A symbolism or just a board game?

The first hypothesis affirms the Merels Board represents the board of a game. It is known the existence of a game named Nine Men’s Morris or Merels, in Italy Filetto.

The board of theFiletto

The Nine Men’s Morris requires two players and is articulated in more phases. Firstly nine pawns are placed on the board. Then, on each turn, one player moves an own piece towards a next position. If three “allied” pieces are in the same line of the board, an opposite piece is removed. The player who cannot move loses the game.

According to the game hypothesis there is the evidence that the symbol is found near prisons or military settlements. They are waiting places where people played the game to hang out.

However, some remains appear different. In fact, many specimens of the board are located on ceilings or vertical walls. It is so difficult to play upside down!

merels board
The vertical Merels Board in the San Galgano Abbey, Chiusdino (SI)

That suggests another hypothesis: probably the Merels Board was a symbolism with a mysterious significance, like the Sator Square.

The Merels Board, symbolic significances

The last hypothesis could have a historical base. In fact, most of the diffusors of the symbol during the Middle Age were the Knights Templar, whose Order made exoteric studies. Is it possible that the Merels Board was used as a signboard? Among the functions of the Knights Templar there was the protection of the Solomon Temple, destroyed in 70 AC by the general Tito.

The Jerusalem Temple

Effectively, the description of the temple in the biblic Book of the Chronicles is particular:

“He made the courtyard of the priests, and the large court and the doors for the court, and overlaid the doors with bronze” [Chronicles II 4,9]

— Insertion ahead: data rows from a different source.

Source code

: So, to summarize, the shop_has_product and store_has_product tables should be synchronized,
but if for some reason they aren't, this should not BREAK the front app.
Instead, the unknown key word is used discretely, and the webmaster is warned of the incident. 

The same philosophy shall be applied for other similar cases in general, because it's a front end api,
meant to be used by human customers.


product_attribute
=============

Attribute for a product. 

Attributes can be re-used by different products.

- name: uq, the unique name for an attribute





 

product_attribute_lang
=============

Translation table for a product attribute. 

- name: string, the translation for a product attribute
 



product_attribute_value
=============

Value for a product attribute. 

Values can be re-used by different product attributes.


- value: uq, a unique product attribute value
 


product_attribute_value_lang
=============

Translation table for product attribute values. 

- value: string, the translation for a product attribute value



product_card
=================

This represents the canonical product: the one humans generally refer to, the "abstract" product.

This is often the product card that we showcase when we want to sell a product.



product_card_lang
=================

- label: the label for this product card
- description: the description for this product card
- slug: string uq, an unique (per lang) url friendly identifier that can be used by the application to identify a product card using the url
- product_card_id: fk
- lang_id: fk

Does it seem a description of the board? Therefore, this symbol could have represented the Jerusalem Temple and its courtyards.

merels board
The Jerusalem Temple was built for the first time by the King Solomon. It was destroyed by Nabucodonosor in 586 BC and then reconstructed by the Israelian exules from Babylon (second Jerusalem temple). However, the sacred building was finally destroyed by the Roman general Tito in 70 BC.

The Merels Board and the Christianity

Moreover, the Merels Board could have an implicit meaning associated with the religious buildings. The symbol would represent the Holy Trinity over a cross. At the same time, it could indicate the Merkavah: the charriot of fire that Ezekiel described in his book (1, 4-26). It moves over all directions and is an allegory of the God’s word. The board is divided into four squares, like the angels forming the structure of the Merkavah, or like the number of the evangelists Matthew, Mark, Luke and John. Does this symbol represent an evangelic admonishment for conversion? If it was, the Merels Board could have had the same function as the Christograms.